Hummus is always a favorite at parties around here. I’ve made basic hummus and have added roasted peppers and made some with black olives, too. For a recent dinner my friend, Amy, made hummus 3 ways. She made the basic hummus recipe I use. She also changed things up by making a green hummus using spinach and cilantro and a pretty pink hummus with beets. Here are the directions for making them.

Hummus

1 can garbanzo beans, drained, or about 2 cups cooked garbanzos

1/4 c. olive oil

2 T. lemon juice

2 T. tahini (sesame seed paste)

2 cloves garlic

salt and hot pepper sauce to taste

Combine all ingredients in a blender or food processor until smooth. Adjust seasonings. Chill. Serve with pita bread, crackers or fresh vegetables. Also nice spread in a pita bread with sliced tomatoes, cucumbers and lettuce. Freezes well.

Green Hummus

Make the original hummus recipe from above but add 2 c. fresh spinach and ½ c. chopped cilantro.

Pink Hummus

Make the original hummus recipe from above but add 2-3 small cooked beets.

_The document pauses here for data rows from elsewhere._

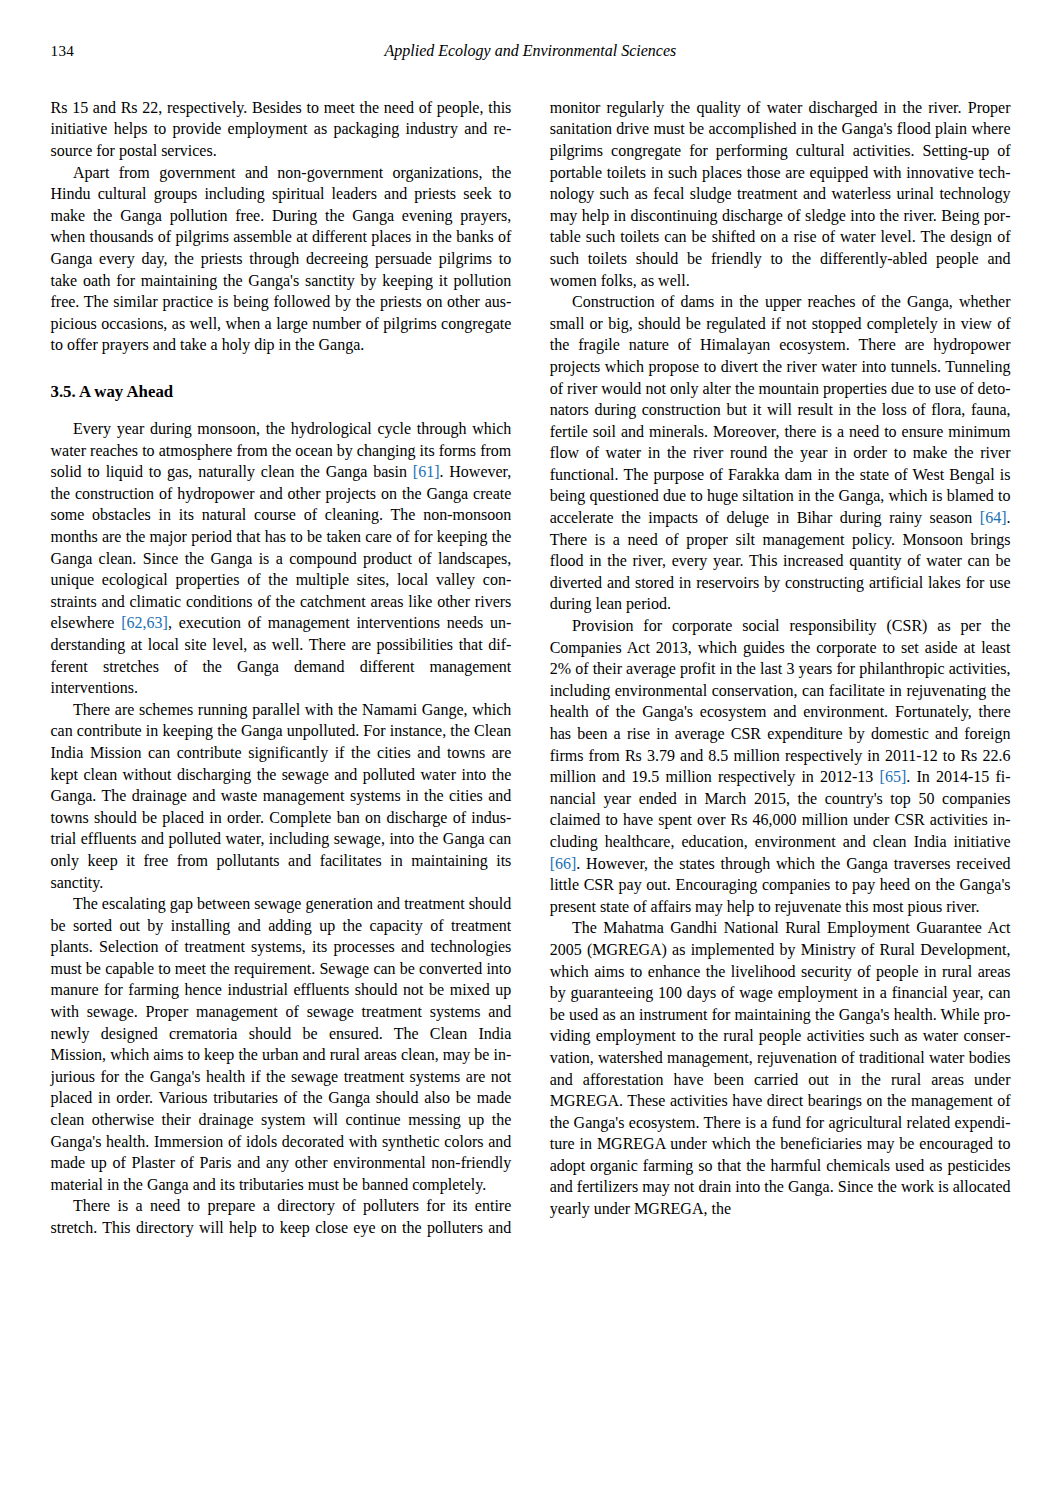134
Applied Ecology and Environmental Sciences
Rs 15 and Rs 22, respectively. Besides to meet the need of people, this initiative helps to provide employment as packaging industry and resource for postal services.
Apart from government and non-government organizations, the Hindu cultural groups including spiritual leaders and priests seek to make the Ganga pollution free. During the Ganga evening prayers, when thousands of pilgrims assemble at different places in the banks of Ganga every day, the priests through decreeing persuade pilgrims to take oath for maintaining the Ganga's sanctity by keeping it pollution free. The similar practice is being followed by the priests on other auspicious occasions, as well, when a large number of pilgrims congregate to offer prayers and take a holy dip in the Ganga.
3.5. A way Ahead
Every year during monsoon, the hydrological cycle through which water reaches to atmosphere from the ocean by changing its forms from solid to liquid to gas, naturally clean the Ganga basin [61]. However, the construction of hydropower and other projects on the Ganga create some obstacles in its natural course of cleaning. The non-monsoon months are the major period that has to be taken care of for keeping the Ganga clean. Since the Ganga is a compound product of landscapes, unique ecological properties of the multiple sites, local valley constraints and climatic conditions of the catchment areas like other rivers elsewhere [62,63], execution of management interventions needs understanding at local site level, as well. There are possibilities that different stretches of the Ganga demand different management interventions.
There are schemes running parallel with the Namami Gange, which can contribute in keeping the Ganga unpolluted. For instance, the Clean India Mission can contribute significantly if the cities and towns are kept clean without discharging the sewage and polluted water into the Ganga. The drainage and waste management systems in the cities and towns should be placed in order. Complete ban on discharge of industrial effluents and polluted water, including sewage, into the Ganga can only keep it free from pollutants and facilitates in maintaining its sanctity.
The escalating gap between sewage generation and treatment should be sorted out by installing and adding up the capacity of treatment plants. Selection of treatment systems, its processes and technologies must be capable to meet the requirement. Sewage can be converted into manure for farming hence industrial effluents should not be mixed up with sewage. Proper management of sewage treatment systems and newly designed crematoria should be ensured. The Clean India Mission, which aims to keep the urban and rural areas clean, may be injurious for the Ganga's health if the sewage treatment systems are not placed in order. Various tributaries of the Ganga should also be made clean otherwise their drainage system will continue messing up the Ganga's health. Immersion of idols decorated with synthetic colors and made up of Plaster of Paris and any other environmental non-friendly material in the Ganga and its tributaries must be banned completely.
There is a need to prepare a directory of polluters for its entire stretch. This directory will help to keep close eye on the polluters and monitor regularly the quality of water discharged in the river. Proper sanitation drive must be accomplished in the Ganga's flood plain where pilgrims congregate for performing cultural activities. Setting-up of portable toilets in such places those are equipped with innovative technology such as fecal sludge treatment and waterless urinal technology may help in discontinuing discharge of sledge into the river. Being portable such toilets can be shifted on a rise of water level. The design of such toilets should be friendly to the differently-abled people and women folks, as well.
Construction of dams in the upper reaches of the Ganga, whether small or big, should be regulated if not stopped completely in view of the fragile nature of Himalayan ecosystem. There are hydropower projects which propose to divert the river water into tunnels. Tunneling of river would not only alter the mountain properties due to use of detonators during construction but it will result in the loss of flora, fauna, fertile soil and minerals. Moreover, there is a need to ensure minimum flow of water in the river round the year in order to make the river functional. The purpose of Farakka dam in the state of West Bengal is being questioned due to huge siltation in the Ganga, which is blamed to accelerate the impacts of deluge in Bihar during rainy season [64]. There is a need of proper silt management policy. Monsoon brings flood in the river, every year. This increased quantity of water can be diverted and stored in reservoirs by constructing artificial lakes for use during lean period.
Provision for corporate social responsibility (CSR) as per the Companies Act 2013, which guides the corporate to set aside at least 2% of their average profit in the last 3 years for philanthropic activities, including environmental conservation, can facilitate in rejuvenating the health of the Ganga's ecosystem and environment. Fortunately, there has been a rise in average CSR expenditure by domestic and foreign firms from Rs 3.79 and 8.5 million respectively in 2011-12 to Rs 22.6 million and 19.5 million respectively in 2012-13 [65]. In 2014-15 financial year ended in March 2015, the country's top 50 companies claimed to have spent over Rs 46,000 million under CSR activities including healthcare, education, environment and clean India initiative [66]. However, the states through which the Ganga traverses received little CSR pay out. Encouraging companies to pay heed on the Ganga's present state of affairs may help to rejuvenate this most pious river.
The Mahatma Gandhi National Rural Employment Guarantee Act 2005 (MGREGA) as implemented by Ministry of Rural Development, which aims to enhance the livelihood security of people in rural areas by guaranteeing 100 days of wage employment in a financial year, can be used as an instrument for maintaining the Ganga's health. While providing employment to the rural people activities such as water conservation, watershed management, rejuvenation of traditional water bodies and afforestation have been carried out in the rural areas under MGREGA. These activities have direct bearings on the management of the Ganga's ecosystem. There is a fund for agricultural related expenditure in MGREGA under which the beneficiaries may be encouraged to adopt organic farming so that the harmful chemicals used as pesticides and fertilizers may not drain into the Ganga. Since the work is allocated yearly under MGREGA, the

Note: You might want a little more salt in either of these recipes or a bit more lemon juice.

Goldenrod

Goldenrod

Goldenrod

If you have hard-cooked eggs and want a tasty way to serve them you might like Goldenrod. It’s a recipe my grandmother and mother used to make every year after Easter when we had a lot of of hard cooked eggs around. You make a white sauce and add the chopped up egg whites. Season with salt and pepper. When ready to serve pour the hot egg white mixture over toast and then put the egg yolks in a small strainer and press them through the strainer over the egg whites. The yolks turn into a powder and the end result looks quite pretty. I like it served over English muffins but you can serve it over toast, biscuits or bagels.

Goldenrod

4-6 hard cooked eggs

2 T. flour

2 T. butter

1-1 1/2 c. milk

salt and pepper to taste

2-4 slices bread, toasted

 

Peel eggs and separate whites from yolks. Chop egg whites and set aside. In saucepan cook flour and butter together until smooth. Stir in milk and cook until thickened and bubbly. Be careful not to burn the sauce. Season to taste and add reserved egg whites, heating through. Arrange toast on serving dishes and cover with the sauce. Place reserves egg yolks in a fine sieve and press through over sauce, dusting as evenly as possible. Serves 2-4.